Another example is the Old Testament nation of Israel. Moses, a murderer, founded this nation. David, another murderer, was its foremost king. God finally had to send prophets who were persecuted by the nations leaders. And yet this nation of Israel provided the foundation for the gospel and the Christian church.
Based on these examples from history, the Catholic Church sees no problem with its doctrine of the teaching magisterium(authority) which holds that true teaching and doctrine can only come from bishops who have been ordained with apostolic succession and who are in unity with the pope.
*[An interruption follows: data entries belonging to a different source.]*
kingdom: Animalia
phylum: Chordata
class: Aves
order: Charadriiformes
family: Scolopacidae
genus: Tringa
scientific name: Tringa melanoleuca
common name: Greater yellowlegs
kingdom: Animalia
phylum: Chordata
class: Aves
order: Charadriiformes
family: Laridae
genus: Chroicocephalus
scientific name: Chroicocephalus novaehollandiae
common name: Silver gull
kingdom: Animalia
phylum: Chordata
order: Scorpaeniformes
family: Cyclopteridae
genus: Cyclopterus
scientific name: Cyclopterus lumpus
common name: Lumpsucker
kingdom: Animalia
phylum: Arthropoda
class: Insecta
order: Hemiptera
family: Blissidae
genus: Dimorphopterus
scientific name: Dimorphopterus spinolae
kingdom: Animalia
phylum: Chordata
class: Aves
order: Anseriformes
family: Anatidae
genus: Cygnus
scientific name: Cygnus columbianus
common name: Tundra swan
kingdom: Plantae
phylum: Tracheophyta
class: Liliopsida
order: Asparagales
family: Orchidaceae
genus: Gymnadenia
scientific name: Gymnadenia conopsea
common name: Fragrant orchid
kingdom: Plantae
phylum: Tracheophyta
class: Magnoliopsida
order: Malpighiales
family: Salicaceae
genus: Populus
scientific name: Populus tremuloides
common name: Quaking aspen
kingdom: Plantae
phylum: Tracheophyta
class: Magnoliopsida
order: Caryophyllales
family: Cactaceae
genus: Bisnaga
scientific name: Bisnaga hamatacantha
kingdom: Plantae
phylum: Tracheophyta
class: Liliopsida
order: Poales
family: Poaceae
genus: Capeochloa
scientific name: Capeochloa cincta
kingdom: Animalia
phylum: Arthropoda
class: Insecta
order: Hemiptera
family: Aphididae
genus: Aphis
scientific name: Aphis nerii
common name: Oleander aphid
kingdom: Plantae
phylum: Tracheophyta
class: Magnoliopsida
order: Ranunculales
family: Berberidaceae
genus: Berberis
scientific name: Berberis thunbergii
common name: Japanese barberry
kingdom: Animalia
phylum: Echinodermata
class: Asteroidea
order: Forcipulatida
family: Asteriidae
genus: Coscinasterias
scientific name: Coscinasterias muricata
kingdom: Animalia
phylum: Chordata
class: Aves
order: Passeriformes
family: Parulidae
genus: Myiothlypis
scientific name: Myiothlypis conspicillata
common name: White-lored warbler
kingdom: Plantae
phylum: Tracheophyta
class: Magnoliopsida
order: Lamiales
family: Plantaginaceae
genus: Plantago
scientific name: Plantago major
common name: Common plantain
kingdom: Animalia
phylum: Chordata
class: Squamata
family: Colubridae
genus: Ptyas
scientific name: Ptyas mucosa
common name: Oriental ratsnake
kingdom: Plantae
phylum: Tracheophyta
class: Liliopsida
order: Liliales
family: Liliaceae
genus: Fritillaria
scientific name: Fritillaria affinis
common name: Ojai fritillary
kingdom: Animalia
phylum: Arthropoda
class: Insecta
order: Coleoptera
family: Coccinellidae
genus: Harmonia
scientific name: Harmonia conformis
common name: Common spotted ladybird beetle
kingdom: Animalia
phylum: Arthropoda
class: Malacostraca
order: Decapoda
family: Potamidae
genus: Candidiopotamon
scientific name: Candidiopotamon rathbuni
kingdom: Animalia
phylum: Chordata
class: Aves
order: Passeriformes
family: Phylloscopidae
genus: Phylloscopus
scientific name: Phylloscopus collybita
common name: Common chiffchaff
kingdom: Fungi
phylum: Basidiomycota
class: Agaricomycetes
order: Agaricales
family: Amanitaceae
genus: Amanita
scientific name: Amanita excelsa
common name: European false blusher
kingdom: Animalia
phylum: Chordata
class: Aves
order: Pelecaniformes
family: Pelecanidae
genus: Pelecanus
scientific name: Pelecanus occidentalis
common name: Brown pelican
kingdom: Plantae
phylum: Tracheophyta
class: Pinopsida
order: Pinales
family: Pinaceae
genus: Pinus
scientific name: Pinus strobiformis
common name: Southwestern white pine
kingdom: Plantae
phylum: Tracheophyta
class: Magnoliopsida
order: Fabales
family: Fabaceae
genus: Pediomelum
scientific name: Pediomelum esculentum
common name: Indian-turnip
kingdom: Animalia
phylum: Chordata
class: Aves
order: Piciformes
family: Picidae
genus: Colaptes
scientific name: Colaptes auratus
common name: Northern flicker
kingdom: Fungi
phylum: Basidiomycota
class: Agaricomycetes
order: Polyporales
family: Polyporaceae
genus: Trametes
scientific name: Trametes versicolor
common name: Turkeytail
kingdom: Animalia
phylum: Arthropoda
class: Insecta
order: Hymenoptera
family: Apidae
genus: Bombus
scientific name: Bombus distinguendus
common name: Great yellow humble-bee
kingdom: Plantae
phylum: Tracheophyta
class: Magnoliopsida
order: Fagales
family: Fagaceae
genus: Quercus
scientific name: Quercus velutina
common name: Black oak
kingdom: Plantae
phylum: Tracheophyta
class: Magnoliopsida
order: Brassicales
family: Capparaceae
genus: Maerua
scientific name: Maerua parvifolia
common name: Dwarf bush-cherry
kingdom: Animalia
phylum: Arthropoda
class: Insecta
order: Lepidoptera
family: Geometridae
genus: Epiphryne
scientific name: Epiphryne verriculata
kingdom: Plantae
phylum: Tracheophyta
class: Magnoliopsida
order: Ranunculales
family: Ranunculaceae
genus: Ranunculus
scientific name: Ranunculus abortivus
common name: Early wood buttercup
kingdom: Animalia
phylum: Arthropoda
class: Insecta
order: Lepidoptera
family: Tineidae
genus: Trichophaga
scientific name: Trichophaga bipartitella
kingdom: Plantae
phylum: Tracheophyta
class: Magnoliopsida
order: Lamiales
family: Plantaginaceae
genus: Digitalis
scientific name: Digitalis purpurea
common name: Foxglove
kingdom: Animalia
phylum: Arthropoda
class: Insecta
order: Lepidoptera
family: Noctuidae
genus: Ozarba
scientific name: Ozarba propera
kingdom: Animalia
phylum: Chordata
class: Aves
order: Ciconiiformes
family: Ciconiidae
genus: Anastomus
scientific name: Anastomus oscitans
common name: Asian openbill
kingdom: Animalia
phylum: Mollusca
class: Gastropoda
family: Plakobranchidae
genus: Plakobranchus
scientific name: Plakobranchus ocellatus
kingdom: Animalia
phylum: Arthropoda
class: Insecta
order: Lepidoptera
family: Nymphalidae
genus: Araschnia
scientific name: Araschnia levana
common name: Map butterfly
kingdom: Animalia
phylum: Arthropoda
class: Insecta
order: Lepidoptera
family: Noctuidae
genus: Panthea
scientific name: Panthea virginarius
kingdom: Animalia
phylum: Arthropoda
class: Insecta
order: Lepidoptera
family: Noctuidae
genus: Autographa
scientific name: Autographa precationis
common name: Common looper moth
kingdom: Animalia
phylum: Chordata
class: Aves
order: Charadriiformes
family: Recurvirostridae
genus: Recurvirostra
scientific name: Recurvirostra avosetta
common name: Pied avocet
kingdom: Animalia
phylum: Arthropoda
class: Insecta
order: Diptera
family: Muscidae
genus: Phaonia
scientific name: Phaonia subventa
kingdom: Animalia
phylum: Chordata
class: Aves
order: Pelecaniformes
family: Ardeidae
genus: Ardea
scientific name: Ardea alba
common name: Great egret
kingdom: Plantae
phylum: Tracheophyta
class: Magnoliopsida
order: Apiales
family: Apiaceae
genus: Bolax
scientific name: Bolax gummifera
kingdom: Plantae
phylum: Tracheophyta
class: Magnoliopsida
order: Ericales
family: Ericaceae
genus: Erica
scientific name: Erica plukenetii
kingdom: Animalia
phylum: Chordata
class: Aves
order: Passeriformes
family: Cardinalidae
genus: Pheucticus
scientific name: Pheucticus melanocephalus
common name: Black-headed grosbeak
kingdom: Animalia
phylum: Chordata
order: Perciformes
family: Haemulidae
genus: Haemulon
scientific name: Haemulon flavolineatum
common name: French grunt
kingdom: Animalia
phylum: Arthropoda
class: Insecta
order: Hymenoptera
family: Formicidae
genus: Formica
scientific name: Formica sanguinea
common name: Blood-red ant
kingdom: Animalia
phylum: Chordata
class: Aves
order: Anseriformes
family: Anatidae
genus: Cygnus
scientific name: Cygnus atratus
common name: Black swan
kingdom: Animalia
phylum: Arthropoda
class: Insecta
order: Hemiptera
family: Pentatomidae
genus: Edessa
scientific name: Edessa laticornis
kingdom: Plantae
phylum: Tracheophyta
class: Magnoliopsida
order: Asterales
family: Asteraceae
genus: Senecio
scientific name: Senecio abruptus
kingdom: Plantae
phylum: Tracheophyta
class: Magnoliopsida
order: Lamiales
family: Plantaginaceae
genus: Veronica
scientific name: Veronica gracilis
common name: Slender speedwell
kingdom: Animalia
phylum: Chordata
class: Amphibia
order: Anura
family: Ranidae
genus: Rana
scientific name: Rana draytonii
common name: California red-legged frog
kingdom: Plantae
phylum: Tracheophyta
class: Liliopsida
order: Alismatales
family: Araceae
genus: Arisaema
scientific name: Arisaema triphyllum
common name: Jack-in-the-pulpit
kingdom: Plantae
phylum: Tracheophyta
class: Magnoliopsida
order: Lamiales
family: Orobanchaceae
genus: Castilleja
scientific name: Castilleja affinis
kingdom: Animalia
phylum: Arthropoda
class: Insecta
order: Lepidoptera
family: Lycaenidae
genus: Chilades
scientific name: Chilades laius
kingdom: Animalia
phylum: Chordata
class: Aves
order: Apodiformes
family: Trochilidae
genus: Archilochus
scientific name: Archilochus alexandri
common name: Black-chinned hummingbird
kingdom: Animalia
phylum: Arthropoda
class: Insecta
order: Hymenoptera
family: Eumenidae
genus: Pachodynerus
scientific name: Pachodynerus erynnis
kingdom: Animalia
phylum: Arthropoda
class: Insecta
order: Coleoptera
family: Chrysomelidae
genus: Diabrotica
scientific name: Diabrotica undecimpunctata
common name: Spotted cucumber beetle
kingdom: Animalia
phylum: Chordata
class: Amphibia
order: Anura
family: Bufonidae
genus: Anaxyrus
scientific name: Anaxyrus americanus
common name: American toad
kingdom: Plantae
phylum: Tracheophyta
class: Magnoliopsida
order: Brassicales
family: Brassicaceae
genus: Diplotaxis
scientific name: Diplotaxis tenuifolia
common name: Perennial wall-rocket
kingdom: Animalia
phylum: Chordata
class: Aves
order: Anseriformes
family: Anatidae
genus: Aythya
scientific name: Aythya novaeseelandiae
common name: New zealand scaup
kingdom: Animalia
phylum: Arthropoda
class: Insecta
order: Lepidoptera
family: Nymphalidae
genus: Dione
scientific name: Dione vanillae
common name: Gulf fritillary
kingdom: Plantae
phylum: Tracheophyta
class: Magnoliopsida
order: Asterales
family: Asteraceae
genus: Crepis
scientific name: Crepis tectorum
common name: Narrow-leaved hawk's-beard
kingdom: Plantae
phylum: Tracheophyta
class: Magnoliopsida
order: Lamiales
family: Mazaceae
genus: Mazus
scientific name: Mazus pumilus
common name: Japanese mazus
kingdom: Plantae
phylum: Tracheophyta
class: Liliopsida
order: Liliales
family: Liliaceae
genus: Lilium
Throughout the history of the church we see many examples of bishops engaged in bad leadership; of bishops who can't maintain discipline of their parishes; and some of the priests are heretics or are immoral.
Even the apostle John seemed to be a bad church leader in this regard. His parishes had all kinds of serious problems. Presumably, the ordained leaders of his parishes were involved in these abuses or were at least unwilling or unable to stop it. Therefore, bad church leadership and morals by church leaders does not prevent these same leaders from being God's chosen teaching authority.
However, using John the apostle to frame this argument has some flaws. John was holy; the "bad" bishops are not. John taught orthodoxy; the "bad" bishops do not. John was chosen by Christ; the validity of the ordination of "bad" bishops is in question.
I provide examples to demonstrate that apostolic succession has been broken on many occasions. Also, throughout history there are plenty of example of bishops who were ordained using dubious ordination procedures.
In conclusion: Just because the apostle John's parishes were in disarray doesn't mean that we should discount the bad behavior and improper ordination of Catholic bishops in determining whether or not their teachings are true and trustworthy. The apostles are our source of authentic truth; the bishops are not (but many bishops taught and continue to teach the true gospel handed-on from the apostles). In addition, the clear teachings of the Bible should be emphasized.
I should mention that I believe that many Catholic doctrines are correct including purgatory, the Marian doctrines, the Eucharist, salvation by a combination of faith and works, the Saints, the validity of the use of icons and statues, the mass as the proper worship of the church, and many others.